"I should prefer, Pierre, not to have any ghostly influences brought to bear on this occasion. Suppose we try a valse, which I think will tend to dissipate your melancholy forebodings."

I may as well own it here: the little witch could not be brought to make any final arrangements, although I did entreat her seriously.

"You must talk about these things when I am at home with my papa and mamma," she insisted; and I was compelled to respect her decision.

But we have been married almost a year, and we often refer to the strange interview we had with Chief Nittinat. Perhaps the Smoke-eller doctrine now popular among the northern Indians, and which corresponds to our spiritualism, may have some foundation in similar occurrences themselves. Who knows but Nittinat was talking to us through a medium?


[ MR. ELA'S STORY.]

Three or four years ago, my husband and I were making a winter voyage up the Oregon coast. The weather was not peculiarly bad: it was the ordinary winter weather, with a quartering wind, giving the ship an awkward motion over an obliquely-rolling sea. Cold, sick, thoroughly uncomfortable, with no refuge but the narrow and dimly-lighted state-room, I was reduced in the first twenty-four hours to a condition of ignominious helplessness, hardly willing to live, and not yet fully wishing or intending to die.

In this unhappy frame of mind the close of the second weary day found me, when my husband opened our state-room door to say that Mr. Ela, of ——, Oregon, was on board, and proposed to come and talk to me, in the hope of amusing me and making me forget my wretchedness. Submitting rather than agreeing to the proposal, chairs were brought and placed just inside the door-way, where the light of the saloon lamps shown athwart the countenance of my self-constituted physician. He was a young man, and looked younger than his years; slightly built, though possessing a supple, well-knit frame, with hands of an elegant shape, fine texture, and great expression. You saw at a glance that he had a poet's head, and a poet's sensitiveness of face; but it was only after observation that you saw how much the face was capable of which it did not convey, for faces are apt to indicate not so much individual culture as the culture of those with whom we are habitually associated. Mr. Ela's face clearly indicated to me the intellectual poverty, the want of æsthetic cultivation in his accustomed circle of society, at the same time that it suggested possible phases of great beauty, should it ever become possible for certain emotions to be habitually called to the surface by sympathy. Evidently a vein of drollery in his nature had been better appreciated, and oftener exhibited to admiring audiences, than any of the finer qualities of thought or sentiment of which you instinctively knew him to be capable; and yet the face protested against it, too, by a gentle irony with a hint of self-scorn in it, as if its owner, in his own estimation, wrote himself a buffoon for his condescension. Altogether it was a good face; but one to make you wish it were better, since by not being so, it was untrue to itself. I remember thinking all this, looking out with sluggish interest from my berth, while the two gentlemen did a little preliminary talking.

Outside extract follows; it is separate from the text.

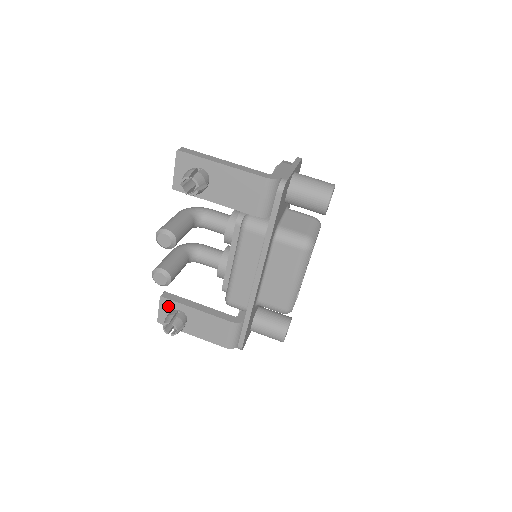
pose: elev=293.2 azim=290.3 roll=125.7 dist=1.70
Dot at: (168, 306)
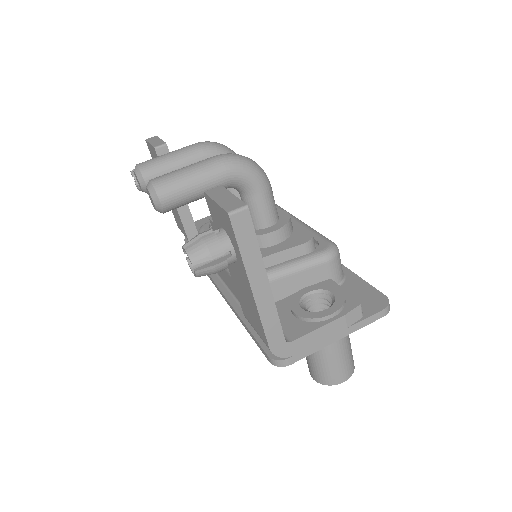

Mr. Ela's voice, I observed, like his face, was susceptible of great change and infinite modulations. Deep chest tones were followed by finely attenuated sounds; droning nasal tones, by quick and clear ones. The quality of the voice was soft and musical; the enunciation slow, often emphatic. His manner was illustrative, egotistic, and keenly watchful of effects.

"You never heard the story of my adventure in the mountains?" Ela began, turning to me with the air of a man who had made up his mind to tell his story.